Still, Raylan does get the best scene of the episode in his interrogation of Kendal. The specter of Arlo Givens has always hung over Raylan’s interactions with Kendal, and Timothy Olyphant gets in some of his best acting of the season in his description of a childhood killing of a feral pig. After spending most of the season doing his best impression of a bull in a china shop, Raylan at last shows some subtlety, cleverly moving from the youthful trauma of killing an animal to the brief existential crisis he suffered the first time he killed a man in the line of duty. It’s a rare moment of honest vulnerability from Raylan, even if it is calculated to trick the truth out of Kendal.
But then, this episode, and probably this season in general, can only really be understood in terms of its final scene. The meeting between Ava and Raylan is the perfect prologue for the final season; it’s hard to imagine a more perfect setup for Justified’s endgame, especially when we know said endgame will also involve Boyd robbing banks for Wynn Duffy and Mary Steenburgen’s Dixie Mafia boss. That scene also offers a hint that the story of season five remains unfinished, that the arguments it has made about its characters—in particular Raylan and his reckless, dangerous approach to law enforcement—should not be understood in terms of the Crowe fiasco. Instead, Raylan will be judged by what happens to Ava. After all, when she tells him that she’s scared, his response is that everything is going to be fine. If the fifth season has taught us anything, it’s that Raylan is right, that everything will indeed be fine—for him. But those words ring awfully hollow as a promise of safety to anyone else, and the fact that next season is the end of the line means it’s at least possible that Raylan’s luck will finally run out. The episode’s closing, ominous reprise of “You’ll Never Get Out Of Harlan Alive” has never felt quite so much like a warning.

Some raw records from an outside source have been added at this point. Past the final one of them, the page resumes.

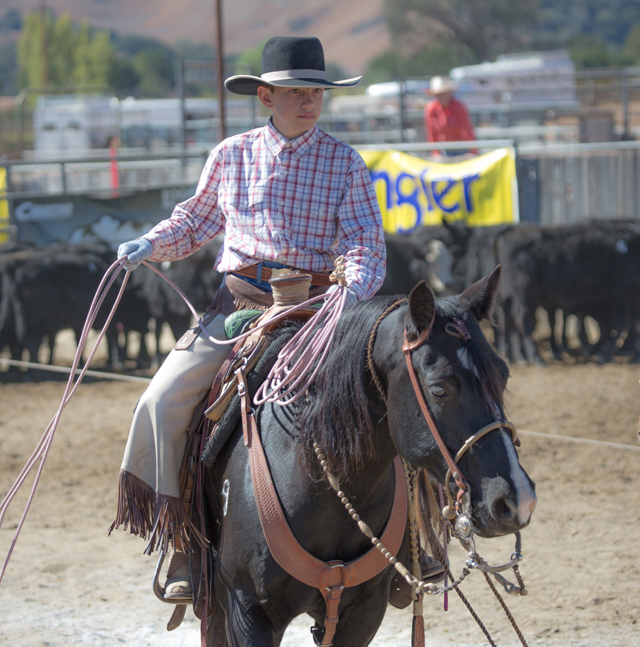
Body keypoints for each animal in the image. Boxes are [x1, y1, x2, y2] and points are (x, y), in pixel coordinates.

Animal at [204, 266, 536, 644]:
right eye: (440, 389)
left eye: (504, 375)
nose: (517, 499)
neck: (315, 480)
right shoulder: (245, 609)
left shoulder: (366, 610)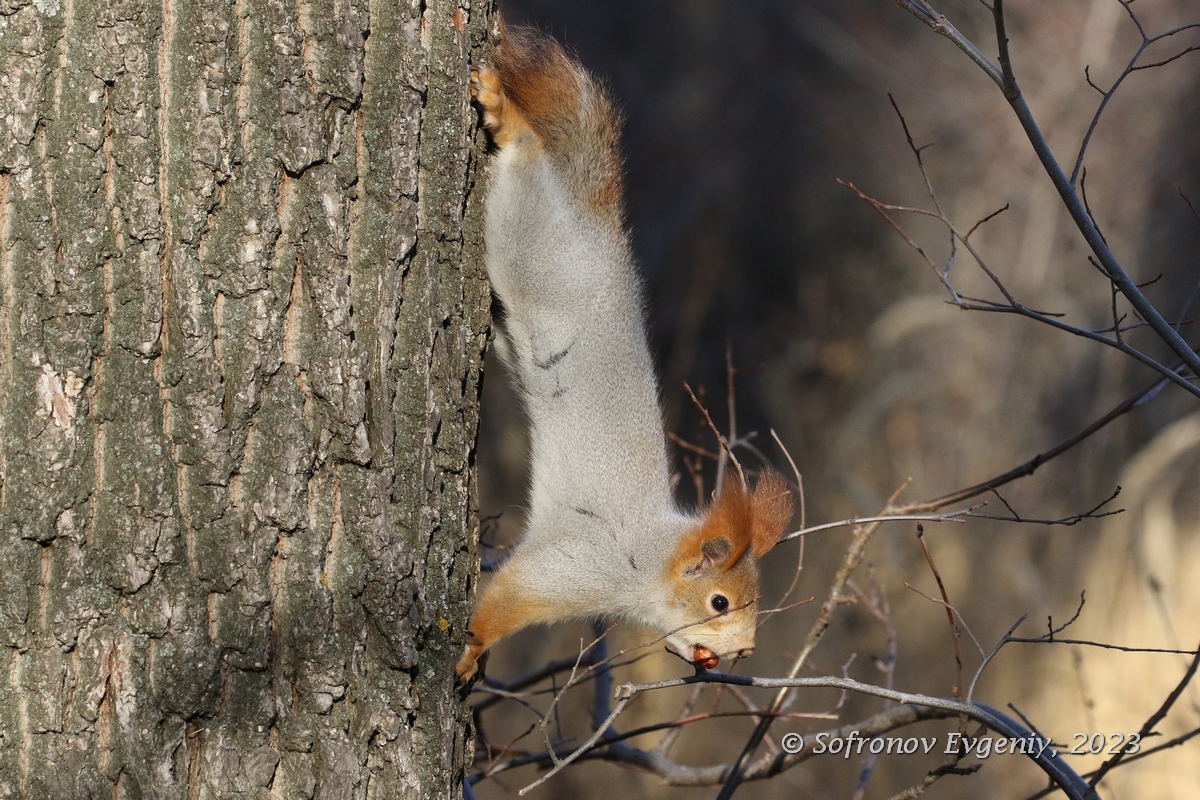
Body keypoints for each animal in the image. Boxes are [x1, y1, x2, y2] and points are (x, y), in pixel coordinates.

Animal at [453, 23, 792, 681]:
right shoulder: (577, 566)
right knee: (528, 157)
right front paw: (473, 649)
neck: (648, 560)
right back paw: (506, 115)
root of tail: (601, 225)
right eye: (719, 602)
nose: (744, 652)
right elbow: (506, 599)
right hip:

- That does it for the fifth season of Justified. Although this year hasn’t represented the show at its best, it’s been a fun ride, and I’ve greatly enjoyed both writing about the show and reading your insightful thoughts each week. So thank you, and here’s hoping I’ll see you all next year for season six.
- If you haven’t had a chance, please do check out Todd VanDerWerff’s great review of the entire fifth season. By and large, I agree with how he breaks down the season, and I’d probably say “B” is about right as a season grade. There have been a bunch of really strong episodes this year, but the whole is a bit less than the sum of its parts. I wouldn’t rule out that a really strong sixth season could help make this season look a bit better in retrospect, though.
- “I’ll keep that in mind, and when I say ‘I’ll keep that in mind,’ I mean stop talking to me.” Between putting Boyd in his place and detailing to Daryl just how little comfort he needs from his bedding, Tim is in fine, fine form tonight. Hopefully, Rachel’s vow to bring down Boyd gives both marshals a more active role in the final season. Hey, it never hurts to keep hoping.